1. Easy access to required data and a comprehensive data strategy
There is saying in computer science world “garbage in, garbage out” which means nonsense input data produces nonsense output. Therefore your machine learning model is only as good as the data it’s trained on.If there is problem with data, machine learning scientists will end up spending their time in doing data cleanup and management.So we need a strong data strategy to make efficient use of ML scientist’s time and talent.
What makes a strong data strategy ?
- Data should be viewed as organizational asset rather than property of individual department that created or collected that data.
- Data should be available easily, securely and in compliance with legal and regulatory requirements.
- Data is put to work through analytics and machine learning to make better decisions, create efficiencies and drive new innovations.
Data related questions to be asked before the start of ML project
- What data is available to me today?
- What data is not quite available, but with some effort could become available?
- What data I don’t have today, but I might have in next few months or year? And what steps can be taken to begin gathering that data?
- Is there any potential bias in data or data sources?
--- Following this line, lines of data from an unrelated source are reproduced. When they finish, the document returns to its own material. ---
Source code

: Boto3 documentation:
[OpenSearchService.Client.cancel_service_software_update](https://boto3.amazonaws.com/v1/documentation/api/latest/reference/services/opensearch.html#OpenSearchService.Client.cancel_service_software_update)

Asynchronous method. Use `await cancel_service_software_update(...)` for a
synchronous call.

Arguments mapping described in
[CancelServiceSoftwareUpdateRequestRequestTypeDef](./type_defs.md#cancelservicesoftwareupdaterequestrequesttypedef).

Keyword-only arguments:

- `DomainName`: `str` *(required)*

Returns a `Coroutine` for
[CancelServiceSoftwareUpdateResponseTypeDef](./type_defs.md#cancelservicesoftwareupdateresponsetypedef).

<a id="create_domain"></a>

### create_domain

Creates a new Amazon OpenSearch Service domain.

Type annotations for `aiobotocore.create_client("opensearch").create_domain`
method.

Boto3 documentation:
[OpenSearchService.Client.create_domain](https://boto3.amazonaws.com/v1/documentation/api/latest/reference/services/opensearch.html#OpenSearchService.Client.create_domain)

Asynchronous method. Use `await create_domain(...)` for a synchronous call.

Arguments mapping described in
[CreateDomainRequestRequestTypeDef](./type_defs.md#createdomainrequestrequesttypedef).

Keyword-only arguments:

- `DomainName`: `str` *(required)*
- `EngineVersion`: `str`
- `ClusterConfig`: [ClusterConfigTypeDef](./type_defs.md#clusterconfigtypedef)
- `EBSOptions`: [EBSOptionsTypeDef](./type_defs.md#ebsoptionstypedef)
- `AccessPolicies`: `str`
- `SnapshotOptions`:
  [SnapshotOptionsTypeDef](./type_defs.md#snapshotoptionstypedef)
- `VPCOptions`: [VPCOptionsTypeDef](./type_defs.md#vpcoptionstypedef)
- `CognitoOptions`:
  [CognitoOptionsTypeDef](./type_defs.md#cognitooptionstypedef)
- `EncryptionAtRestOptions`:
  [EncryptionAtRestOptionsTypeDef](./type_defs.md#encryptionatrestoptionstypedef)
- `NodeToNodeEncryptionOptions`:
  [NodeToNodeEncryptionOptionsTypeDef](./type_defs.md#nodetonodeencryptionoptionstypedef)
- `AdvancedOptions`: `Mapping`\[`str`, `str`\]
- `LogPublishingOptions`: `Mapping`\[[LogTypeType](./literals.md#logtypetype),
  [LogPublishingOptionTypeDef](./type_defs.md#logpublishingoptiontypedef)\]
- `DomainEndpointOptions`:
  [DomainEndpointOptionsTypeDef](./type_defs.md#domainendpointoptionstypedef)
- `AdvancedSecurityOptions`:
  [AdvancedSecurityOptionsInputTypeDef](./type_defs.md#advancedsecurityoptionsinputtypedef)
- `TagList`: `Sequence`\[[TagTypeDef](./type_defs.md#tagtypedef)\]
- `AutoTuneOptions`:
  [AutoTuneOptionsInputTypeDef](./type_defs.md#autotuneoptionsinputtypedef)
2. Selecting machine learning use cases and setting success metrics
We should aim to use machine learning where it is actually needed and not where it might be interesting. Some times simple analytics or rules get you 10-40% of business impact.Things to keep in mind include data readiness, business impact and machine learning applicability.
- A high impact use case without data or machine learing applicability ❌
- A use case with lots of data and high machine learning applicability but low business impact ❌
Before working on a project the team needs estimate its potential impact as well (Opportunity Sizing). So once we define business problem which can be solved with machine learning and done with opportunity sizing the next step is to outlining clear metrics to measure success.
The data science projects needs to have clear goal which is typically a target value for a clearly defined metric. In real world data science projects there are not just one but multiple metrics that model will evaluated against. Some of these evaluation metric won’t even be related to how your prediction performs against the ground truth. Other such metrics are like :
- Overall memory usage
- latency of the prediction process
- complexity of predictive model
Real world problems are indeed dominated by business and tech infrastructure concerns.
3. Technical experts and domain experts should work together
We need to make sure that domain experts and technical experts or stakeholders work side by side. If relevant stakeholders are the part of entire process, everyone is most likely to accept, adopt and implement the solution. If a data scientist is working in silos then its very much unlikely that their models get implemented.
4. Exploratory data analysis
Before building the model,we need to interrogate the data to see if there is any predictive power in the feature set. Read more about EDA here.
5. A quick MVP
Its good practice to build a minimum viable product which is build quickly and cheaply to validate the hypothesis before we commit extensive time and resource.
6. Experiment Metrics
We should look for more than one metric to look when an experiment concludes.
7. Regular Check-ins
Rather than meeting at the start and end of a model build, it is better to check-in frequently (e.g. once or twice a week) to discuss latest findings and align on if any course corrections are necessary.